Steven Spielberg's bit of revisionist history is one of the best "historical" film's the American master has made. After the kidnapping and massacre of eleven Israeli Olympians during the Munich games in 1972 by the terrorist group Black September, the government wages a secret war to avenge their deaths. Leading that secret war is Avner Kaufman (Eric Bana) who is labeled as the leader more so because he makes the perfect fall guy than any kind of skills he has. With him are a group of people who all specialize in one thing or another giving the film the feel of a more traditional global thriller/action film like Ronin. However, the ramifications and the reverberations of the violence are far more realistic and extreme in Spielberg's film. What makes the film so great is that it really considers how revenge and violence haunt those who partake, and it seeks to ask difficult questions, opening up dialogue rather than debate on the hot topic issues that seem to swirl around Israeli/Palestinian relations. However, more than just the profound and contemplative subtext about isolation (that final shot, pictured above, is as powerful as it gets) and how the government used these people tog et what they wanted, the film works merely on the surface as a good old fashioned thriller, and Spielberg is in rare form here as he seems elated to be able to make an adult action film. It's not quite his masterpiece of the decade, but it's one of the most important films of his esteemed oeuvre.
What many consider Paul Thomas Anderson's magnum opus, his sweeping epic about oil, religion, and alpha males is something that Kubrick (not to mention John Huston and Robert Altman) would have found fascinating and wholly absorbing. Robert Elswit's sweeping camera slowly tracks the barren countryside being raped by the oil companies, and Johnny Greenwood's brilliant score appropriately conveys the urgency that Daniel Plainview (Daniel Day Lewis) seeks to make everything his own; the musical score also wonderfully represents how everything is crashing down on Daniel, a man who seems to be slowly losing his sanity. One of the film's best moments comes when Daniel and a man posing as his brother go for a dip in the ocean. As they discuss their "past" with each other on the sand of the beach Daniel realizes that everything this guy is saying doesn't match up, and Anderson wisely just keeps the camera close on Daniel as we can see the wheels turning as he realizes what a fool he's been for allowing this imposter to get so close to him (this coming after the famous speech from the movie where he talks about hating everyone because of the competitiveness in him, and getting away from "these people"). It's a bit of brilliant acting in a film filled with manic and gonzo performances from Day-Lewis and Paul Dano who plays Daniel's antagonist. The film is too big and too rich with visual metaphor to be simply a viewing experience: this is a film you must give yourself to. I didn't think the film was that great (interesting , yes, but not great) when I first saw it...I've seen it five times since and the film has bettered with each subsequent viewing. That's the sign of a masterpiece.

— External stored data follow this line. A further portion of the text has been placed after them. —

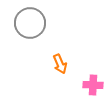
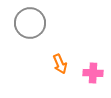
pink cross: moved 12 px up
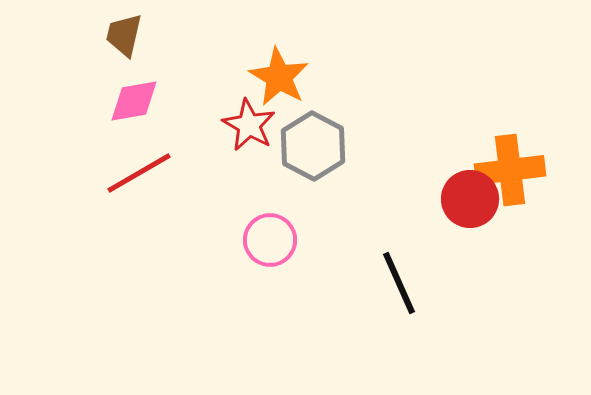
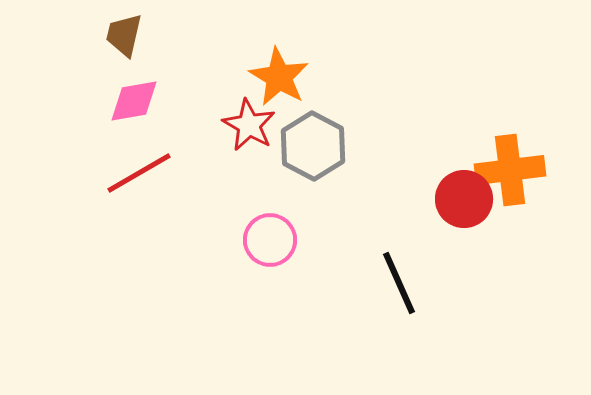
red circle: moved 6 px left
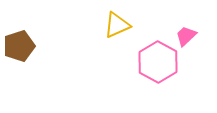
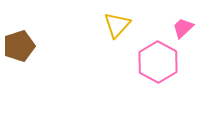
yellow triangle: rotated 24 degrees counterclockwise
pink trapezoid: moved 3 px left, 8 px up
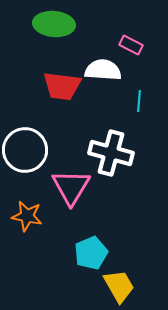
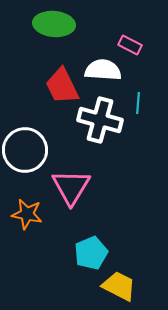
pink rectangle: moved 1 px left
red trapezoid: rotated 57 degrees clockwise
cyan line: moved 1 px left, 2 px down
white cross: moved 11 px left, 33 px up
orange star: moved 2 px up
yellow trapezoid: rotated 33 degrees counterclockwise
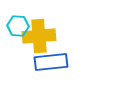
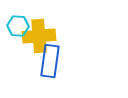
blue rectangle: moved 1 px left, 1 px up; rotated 76 degrees counterclockwise
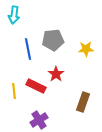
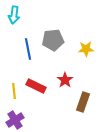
red star: moved 9 px right, 6 px down
purple cross: moved 24 px left
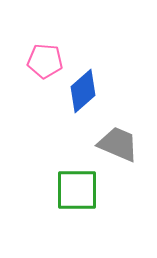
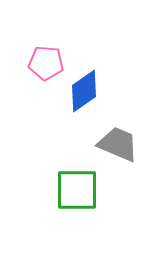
pink pentagon: moved 1 px right, 2 px down
blue diamond: moved 1 px right; rotated 6 degrees clockwise
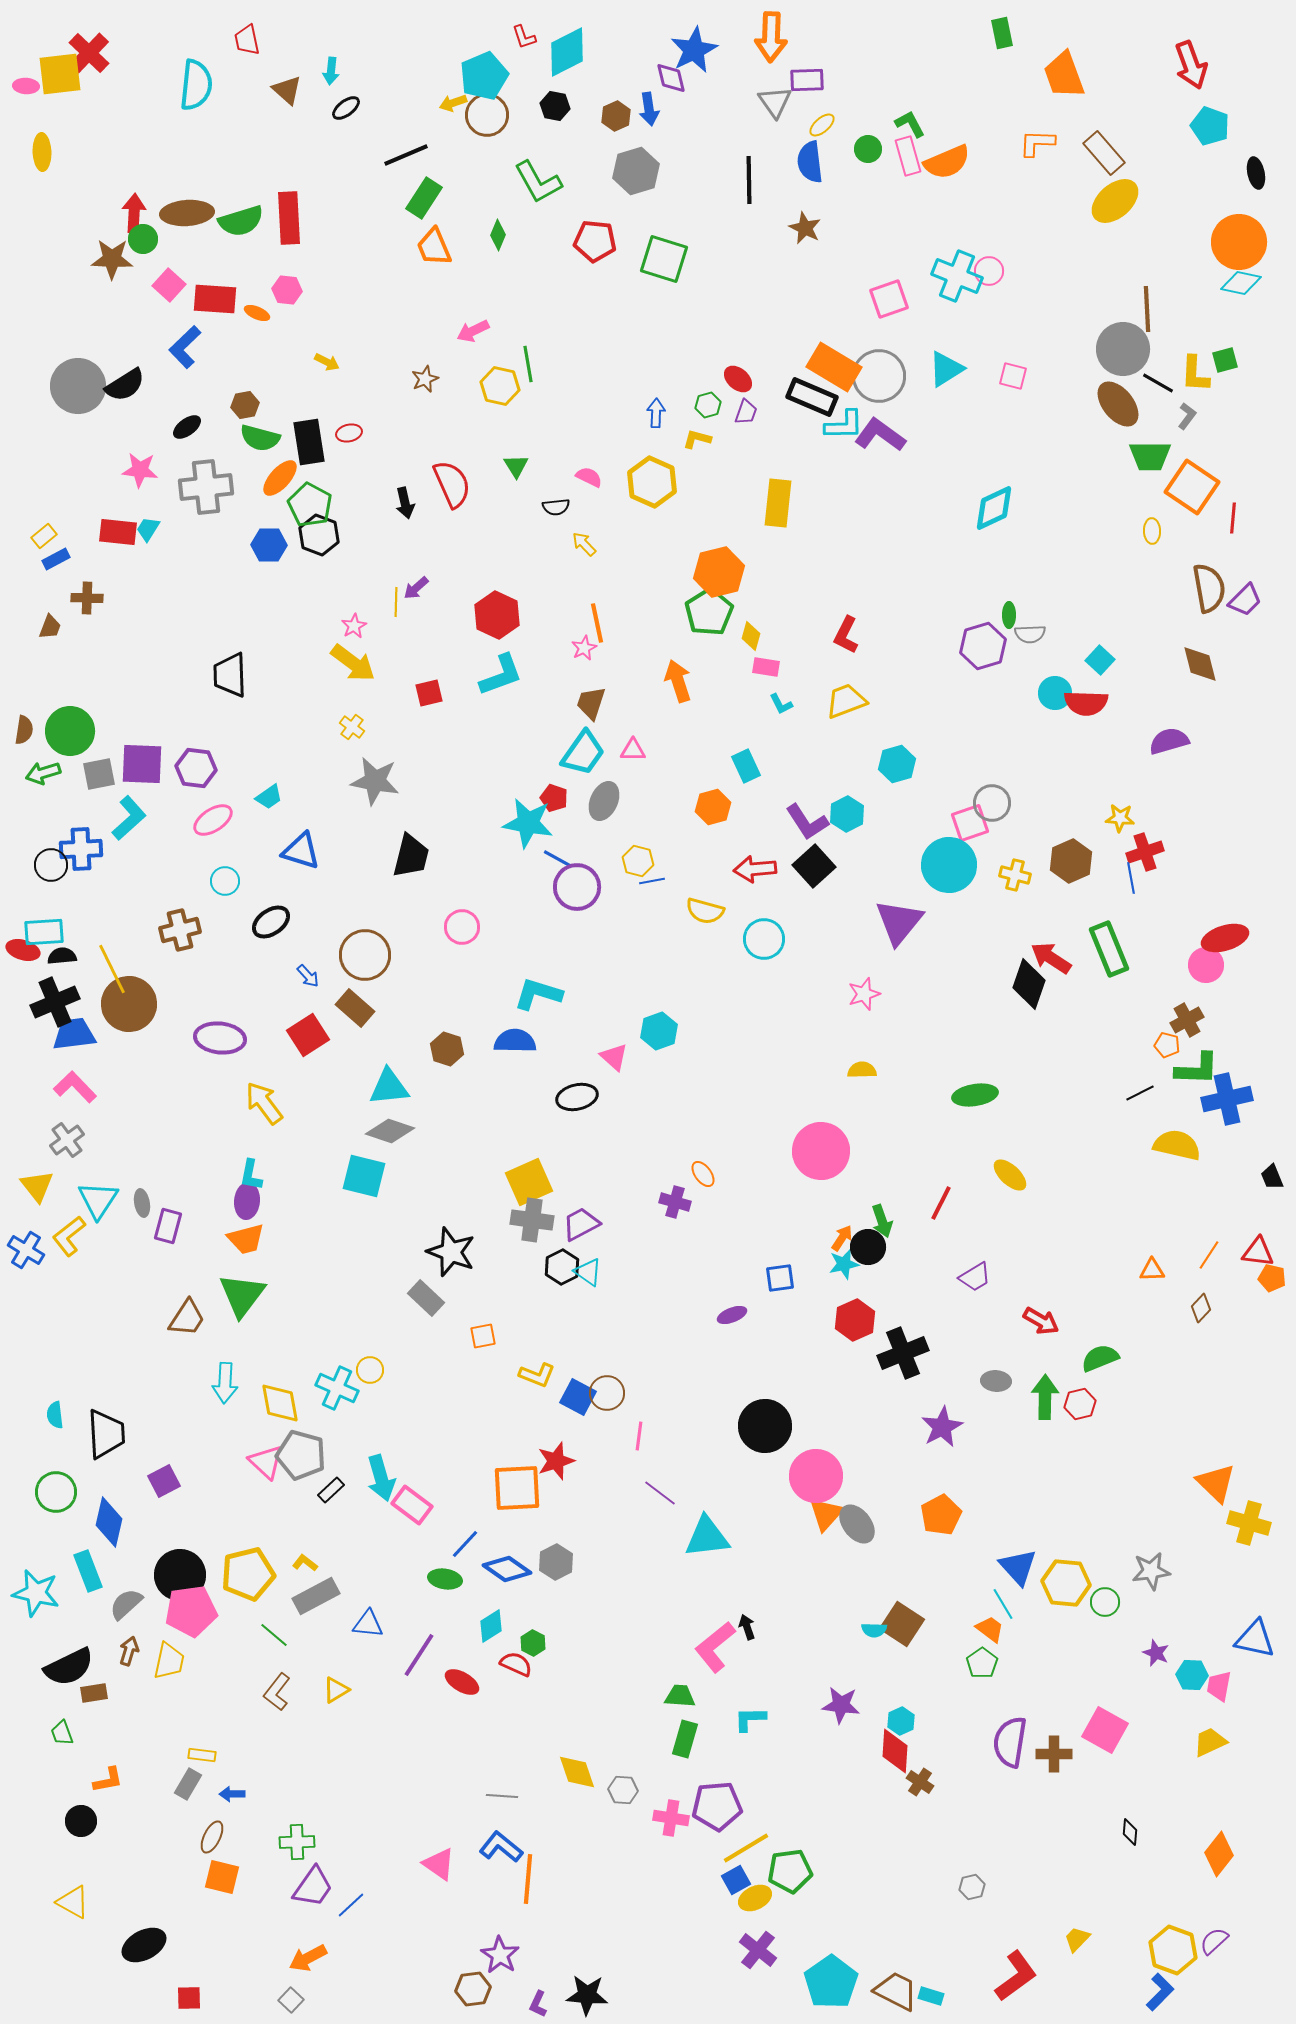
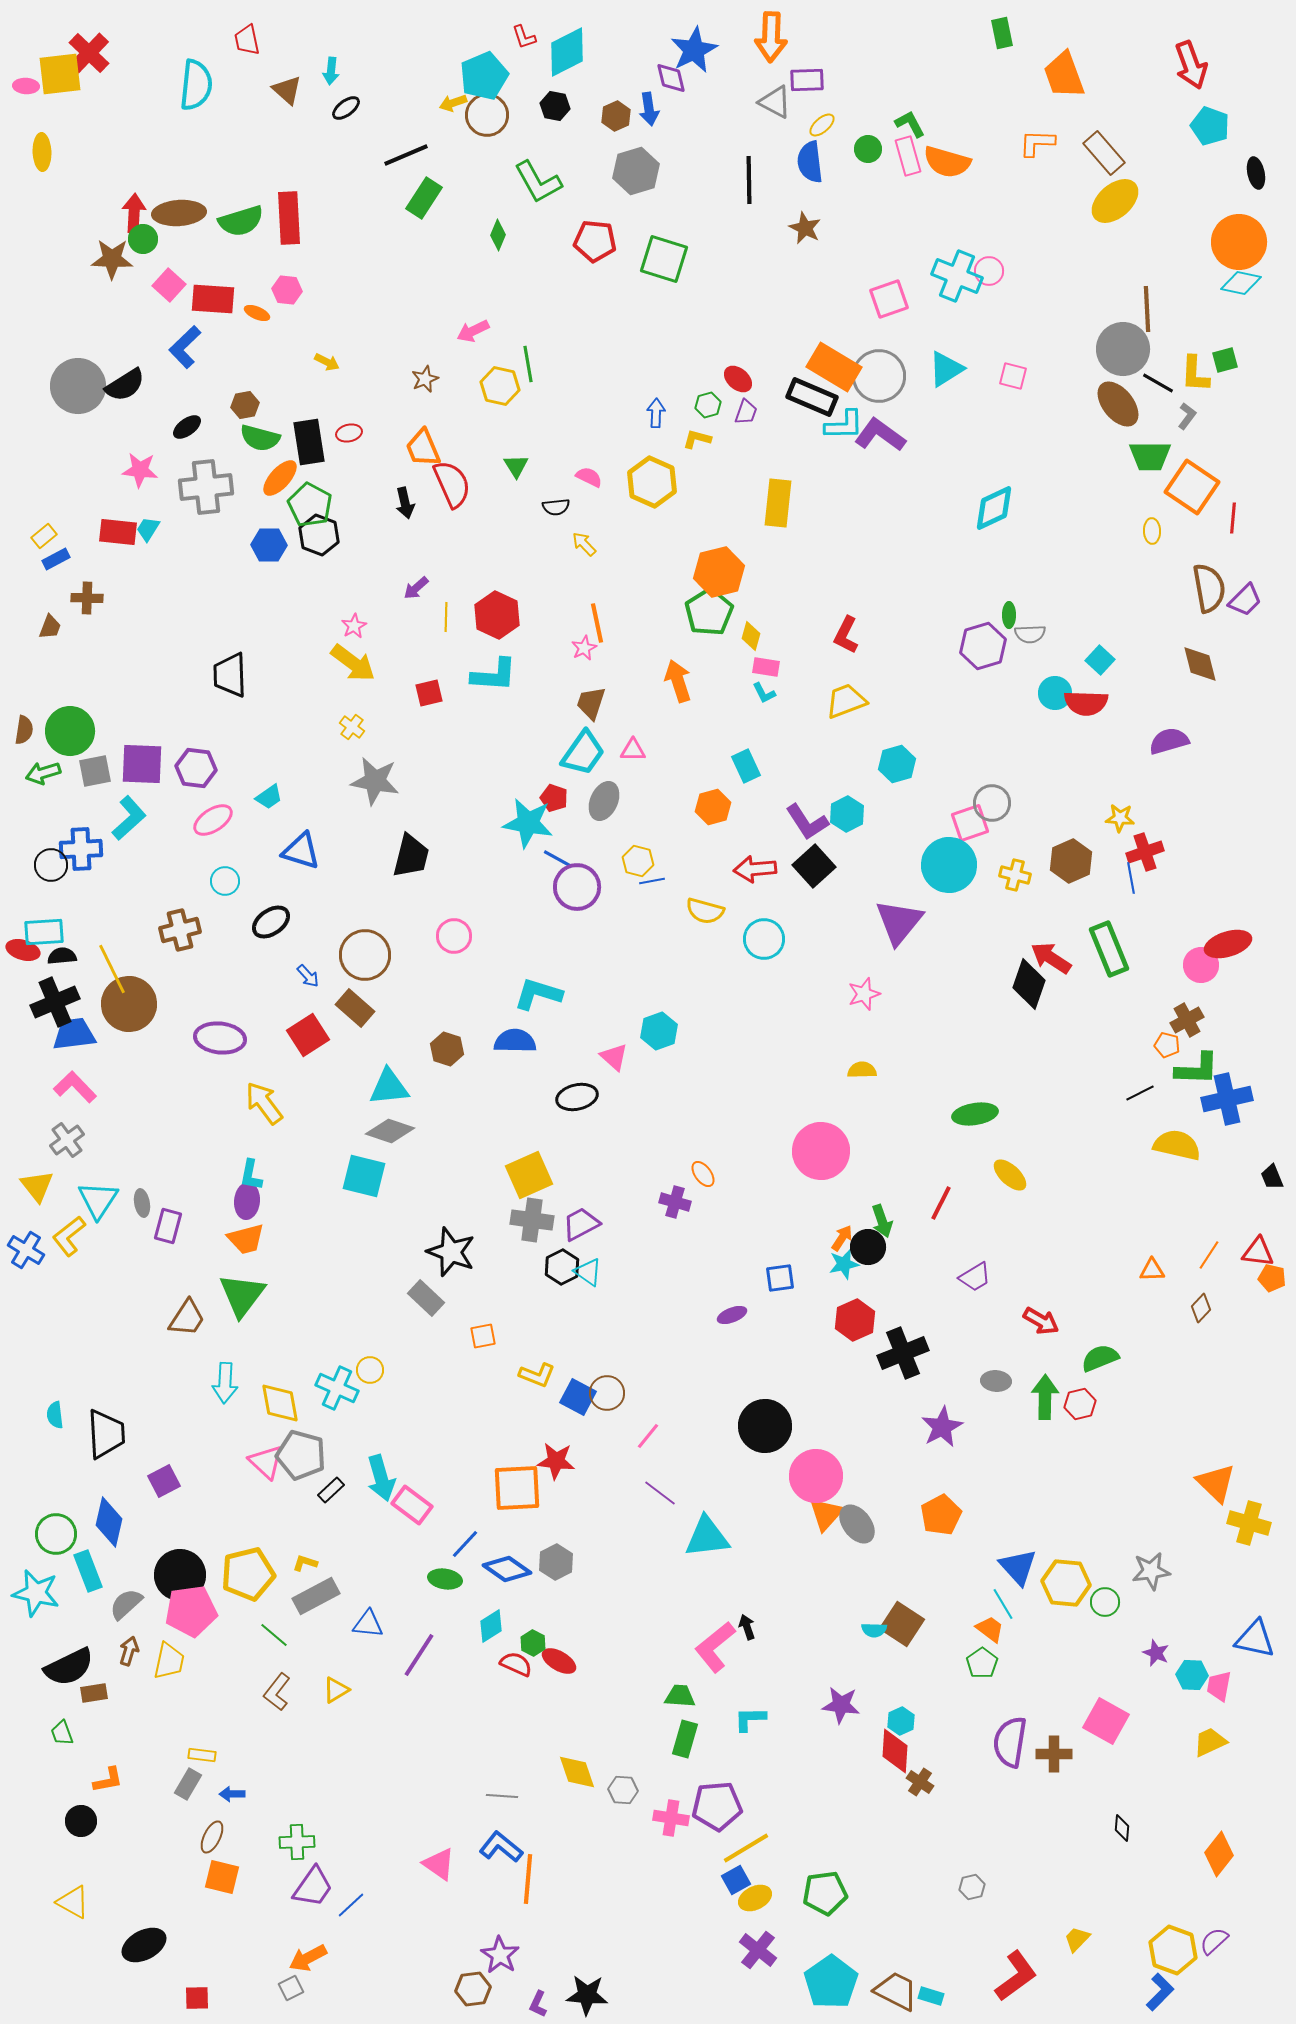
gray triangle at (775, 102): rotated 27 degrees counterclockwise
orange semicircle at (947, 162): rotated 39 degrees clockwise
brown ellipse at (187, 213): moved 8 px left
orange trapezoid at (434, 247): moved 11 px left, 201 px down
red rectangle at (215, 299): moved 2 px left
yellow line at (396, 602): moved 50 px right, 15 px down
cyan L-shape at (501, 675): moved 7 px left; rotated 24 degrees clockwise
cyan L-shape at (781, 704): moved 17 px left, 11 px up
gray square at (99, 774): moved 4 px left, 3 px up
pink circle at (462, 927): moved 8 px left, 9 px down
red ellipse at (1225, 938): moved 3 px right, 6 px down
pink circle at (1206, 965): moved 5 px left
green ellipse at (975, 1095): moved 19 px down
yellow square at (529, 1182): moved 7 px up
pink line at (639, 1436): moved 9 px right; rotated 32 degrees clockwise
red star at (556, 1461): rotated 24 degrees clockwise
green circle at (56, 1492): moved 42 px down
yellow L-shape at (305, 1563): rotated 20 degrees counterclockwise
red ellipse at (462, 1682): moved 97 px right, 21 px up
pink square at (1105, 1730): moved 1 px right, 9 px up
black diamond at (1130, 1832): moved 8 px left, 4 px up
green pentagon at (790, 1871): moved 35 px right, 22 px down
red square at (189, 1998): moved 8 px right
gray square at (291, 2000): moved 12 px up; rotated 20 degrees clockwise
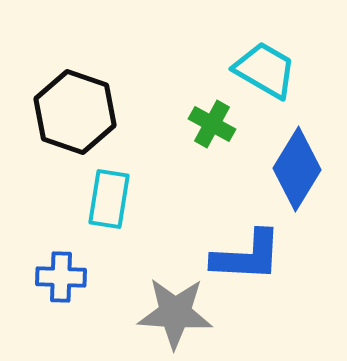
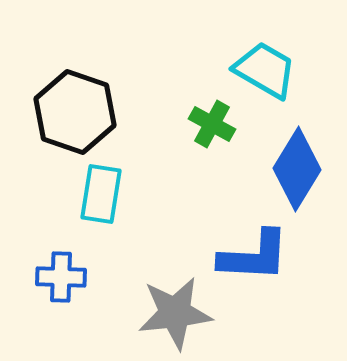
cyan rectangle: moved 8 px left, 5 px up
blue L-shape: moved 7 px right
gray star: rotated 10 degrees counterclockwise
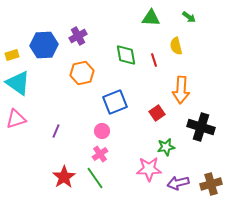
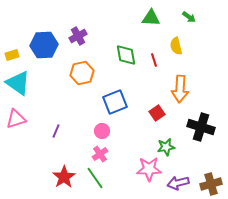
orange arrow: moved 1 px left, 1 px up
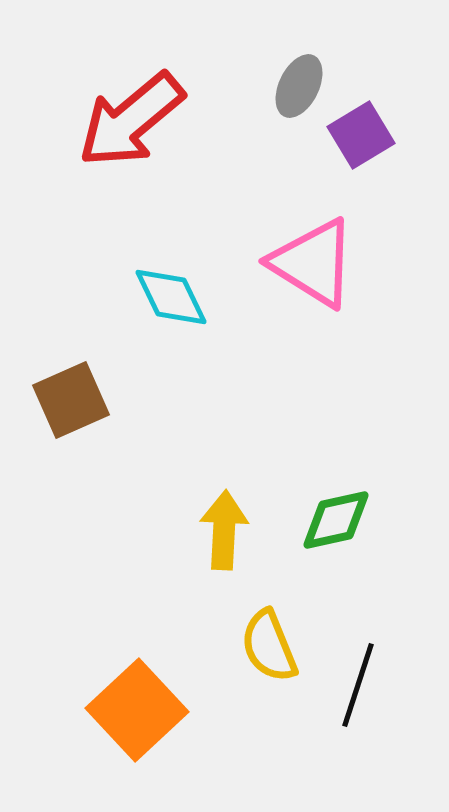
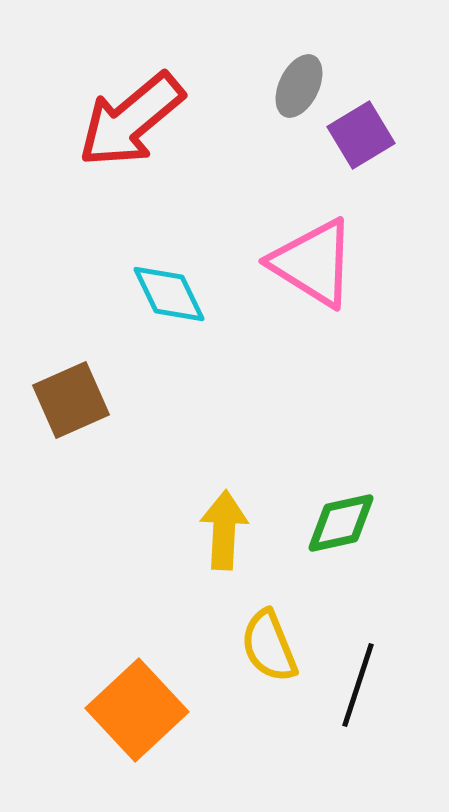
cyan diamond: moved 2 px left, 3 px up
green diamond: moved 5 px right, 3 px down
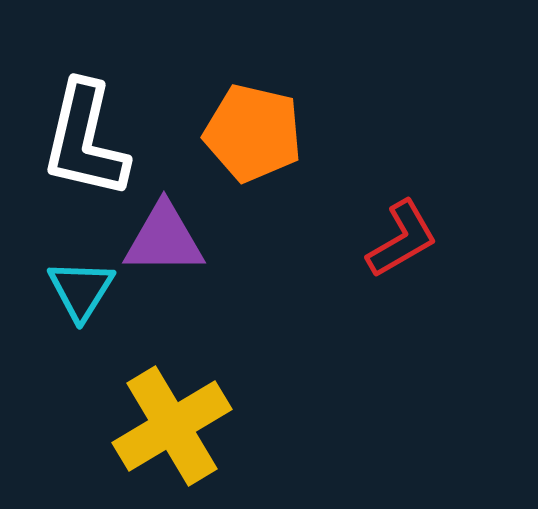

Perhaps the best film ever about writing Curtis Hanson's masterful adaptation of Michael Chabon's novel also boasts arguable the best performance of Michael Douglas' career. Professor Grady Tripp is one of the most realized characters I've seen in films about academia (the film also reminds me in that regard of Kingsly Amis' famous and brilliant Lucky Jim). His cynicism about his field, and more specifically his colleagues, is hilariously on point for anyone like myself who spent four years with Lit. professors. Tobey Maguire is also quite good as wonder boy James Leer, a brilliant, suicidal (those almost go hand-in-hand in literature) writer who is Grady's student. When James attends a party with Grady and steels a jacket worn by Marlyn Monroe all kinds of crazy things begin to happen to Grady and James. The wacky situations never seem gratuitous, and the quieter moments of the film offer up some real powerful, elegiac moments about following up expectations (Grady's been working on a follow up to his hit book for seven years) and growing older and obsolete in your field of expertise. The film's music (especially the song by Bob Dylan written for the film) is not just wonderful, but also makes sense when you stop to consider such "wonder boys" as Neil Young, Leonard Cohen, and Bob Dylan all contributed to the soundtrack as they probably understand what it's like have expectations bearing down on you. The cinematography by the great Dante Spinotti perfectly evokes the cold, icy Pittsburgh landscapes. It's a film that any aspiring writer or lover of literature needs to see.
The Dardenne's love to use simple titles that mean a whole lot more to their characters, and in the case of L'Enfnat it's a representation of how the main characters act. Bruno and Sonia are typical Dardenne characters, which is to say that they are atypical for American audiences...because here are two characters who live off benefits and whatever they can steal, and when they have a newborn baby, and the realization that they're going to have to support that baby, the filmmakers don't trivialize the situation like most American films would. There is no sentimentality here. Bruno seeks to commit a horrible act all in the name of not wanting to grow up, and when he realizes the mistake he's made there's no grandstanding, just the simple and introspective camera of the Dardenne's staying put so that we can see into these characters' souls. The stripped down, minimalist aesthetic of the Dardenne's is hard for some to take, but it's appropriate for their subjects in question because the camera is acting as another character, and even though some of their subjects are hard to watch as we see them continue to screw up and fail, the Dardenne's dare us to find the humanity in Bruno and Sonia. It's a powerful film about the consequences of our decisions, and those decisions shape the men or women we become.
The Coen Brothers are truly two of the greatest filmmakers of my generation. Virtually every film is a masterpiece and although they have their shortcomings with the narrative arc of some of their films, they are never boring. They understand film language (which is to say, visual literacy) and when they are at their best, they are reinventing the genre they are working in. Like Blood Simple and Fargo, and now perhaps their greatest achievement, No Country For Old Men, they reinvent the genre again and raise the bar to new heights. The film still has the classic Coen dialogue that makes you laugh in inappropriate places, but it may also be their most serious film since the grossly underrated, Miller’s Crossing (which still contains absurdest elements). Javier Bardem creates one of cinema's most memorable monsters with his portrayal of Antone Chigurh (like sugar) who is the epitome of the death. He has no pity, no remorse; he works on fate and fate alone. His character epitomizes the fear we have as humans: uncertainty. The fear of not knowing what is to come, or worse, not knowing when it will be coming. How can we predict what is unpredictable? How can we attempt to understand or rationalize what is irrational? These are the central questions to Cormac McCarthy's novel of the same name which acts as the source material for the film. There is no character development for Chigurh, no setting up of scenes as we enter the film in medias res, and are left wondering what this monster is all about. It’s a dark and nihilistic film, not offering a central character like Margie from Fargo to point out that “it’s a beautiful day”; rather, it has a character who sits around wondering “what if” and whether or not Chigurh is still out there, and if he will ever stop. Yes it’s dark, but it also contrasts that darkness with beautiful cinematography by the always great Roger Deakins, and it’s simply a joy to watch all of these masters of their craft at work.